Reading passage
Domestic violence laws in California are designed to prevent in-home violence between family members and intimate partners. Courts across the country take domestic violence seriously, and a conviction for domestic violence could carry significant legal punishments.
Domestic violence versus assault
In California, the difference between domestic violence and regular assault is largely dependent upon the relationship between the individuals and whether they share a residence. Prosecutors can charge people with domestic violence if the person they assault is
- A spouse or a former spouse of the accused;
- A resident or former resident of the same home as the accused;
- The mother or father of the accused’s children; or
- A person in a romantic relationship with the accused.
In serious instances, prosecutors can opt to charge domestic violence offenders with battery. People who are convicted of battery in California could face up to one year in county jail and a fine of up to $2,000.
Emergency protection orders
In domestic violence cases, victims are entitled to apply for emergency protection orders, and the level of proof required to obtain them is typically very low. There does not necessarily have to be physical violence for a restraining order to be granted; the victim’s fear of imminent harm is usually enough.
Unlike nearly every other misdemeanor offense, domestic violence convictions can cost offenders additional rights; for example, persons convicted of domestic violence will usually be forced to surrender their weapons and will no longer be permitted to purchase firearms. Citizens charged with domestic violence in California may be wise to enlist a criminal defense attorney. Hiring an experienced criminal defense lawyer to represent an individual might be crucial to securing the most favorable outcome possible.

Exercise data
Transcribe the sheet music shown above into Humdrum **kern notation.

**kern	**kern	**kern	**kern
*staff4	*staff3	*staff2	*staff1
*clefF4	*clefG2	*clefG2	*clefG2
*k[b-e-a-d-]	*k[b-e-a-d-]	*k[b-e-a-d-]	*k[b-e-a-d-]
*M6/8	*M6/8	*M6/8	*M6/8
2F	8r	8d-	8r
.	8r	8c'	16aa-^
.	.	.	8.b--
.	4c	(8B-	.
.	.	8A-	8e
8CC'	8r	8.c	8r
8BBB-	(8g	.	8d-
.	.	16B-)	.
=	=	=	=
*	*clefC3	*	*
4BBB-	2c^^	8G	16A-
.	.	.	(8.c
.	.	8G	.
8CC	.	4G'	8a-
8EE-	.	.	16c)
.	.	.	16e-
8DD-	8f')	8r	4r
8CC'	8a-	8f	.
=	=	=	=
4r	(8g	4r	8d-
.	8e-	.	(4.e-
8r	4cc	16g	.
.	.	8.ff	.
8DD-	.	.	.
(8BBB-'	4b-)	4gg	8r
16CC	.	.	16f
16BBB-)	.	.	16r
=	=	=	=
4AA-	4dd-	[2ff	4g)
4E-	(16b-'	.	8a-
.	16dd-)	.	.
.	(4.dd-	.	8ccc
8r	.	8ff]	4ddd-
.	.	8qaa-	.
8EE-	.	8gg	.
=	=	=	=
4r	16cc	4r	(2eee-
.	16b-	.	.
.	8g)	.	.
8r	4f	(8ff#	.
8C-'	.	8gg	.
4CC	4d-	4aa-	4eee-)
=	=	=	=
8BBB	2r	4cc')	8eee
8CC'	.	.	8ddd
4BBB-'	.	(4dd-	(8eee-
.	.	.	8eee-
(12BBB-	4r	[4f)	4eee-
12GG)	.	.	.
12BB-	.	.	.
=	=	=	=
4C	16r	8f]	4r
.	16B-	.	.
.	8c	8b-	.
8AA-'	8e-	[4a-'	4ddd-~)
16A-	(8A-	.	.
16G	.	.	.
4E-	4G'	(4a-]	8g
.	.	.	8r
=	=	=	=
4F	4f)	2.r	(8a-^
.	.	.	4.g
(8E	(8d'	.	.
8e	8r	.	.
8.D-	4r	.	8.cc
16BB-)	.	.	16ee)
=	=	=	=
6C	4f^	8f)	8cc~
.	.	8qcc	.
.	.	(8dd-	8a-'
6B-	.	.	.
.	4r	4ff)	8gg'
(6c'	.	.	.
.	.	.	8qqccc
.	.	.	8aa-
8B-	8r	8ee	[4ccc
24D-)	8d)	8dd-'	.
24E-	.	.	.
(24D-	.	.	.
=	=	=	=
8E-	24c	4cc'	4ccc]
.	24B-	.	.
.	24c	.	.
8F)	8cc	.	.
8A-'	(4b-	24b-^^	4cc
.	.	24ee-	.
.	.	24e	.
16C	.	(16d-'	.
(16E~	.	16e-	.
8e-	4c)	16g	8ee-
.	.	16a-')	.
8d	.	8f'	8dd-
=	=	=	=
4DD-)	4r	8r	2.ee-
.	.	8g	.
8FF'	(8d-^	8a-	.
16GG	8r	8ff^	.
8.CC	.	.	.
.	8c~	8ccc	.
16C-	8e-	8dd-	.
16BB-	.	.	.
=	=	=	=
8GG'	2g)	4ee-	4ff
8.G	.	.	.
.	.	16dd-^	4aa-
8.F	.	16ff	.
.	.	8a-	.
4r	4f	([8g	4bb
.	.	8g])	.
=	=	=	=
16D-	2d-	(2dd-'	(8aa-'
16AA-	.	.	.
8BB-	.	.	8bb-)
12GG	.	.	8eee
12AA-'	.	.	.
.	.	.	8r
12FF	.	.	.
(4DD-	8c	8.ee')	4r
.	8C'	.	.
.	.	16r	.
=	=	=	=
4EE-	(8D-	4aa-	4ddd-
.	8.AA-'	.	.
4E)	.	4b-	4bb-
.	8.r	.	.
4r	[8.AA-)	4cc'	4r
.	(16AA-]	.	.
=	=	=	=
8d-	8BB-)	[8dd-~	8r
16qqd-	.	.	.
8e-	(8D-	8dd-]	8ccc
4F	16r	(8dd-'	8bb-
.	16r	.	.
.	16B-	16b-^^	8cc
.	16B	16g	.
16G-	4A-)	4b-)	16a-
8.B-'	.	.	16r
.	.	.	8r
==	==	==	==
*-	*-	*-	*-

List of tasks
1. According to the text on California domestic violence law, what is the largest fine a person convicted of battery in California could face?
2. List every relationship to the accused that the text on California domestic violence law says allows prosecutors to charge a domestic violence offense.
3. Does each statement agree with the text on California domestic violence law? Answer yes or no for each and quote the words that decide it.
(a) A restraining order can be granted only if there has been physical violence.
(b) A person convicted of battery in California could be sent to county jail for up to one year.
(c) Victims need a high level of proof to obtain emergency protection orders.

Outputs in order
1. A fine of up to $2,000.

2.
- A spouse or a former spouse of the accused
- A resident or former resident of the same home as the accused
- The mother or father of the accused's children
- A person in a romantic relationship with the accused

3.
(a) No: "There does not necessarily have to be physical violence for a restraining order to be granted"
(b) Yes: "could face up to one year in county jail"
(c) No: "the level of proof required to obtain them is typically very low"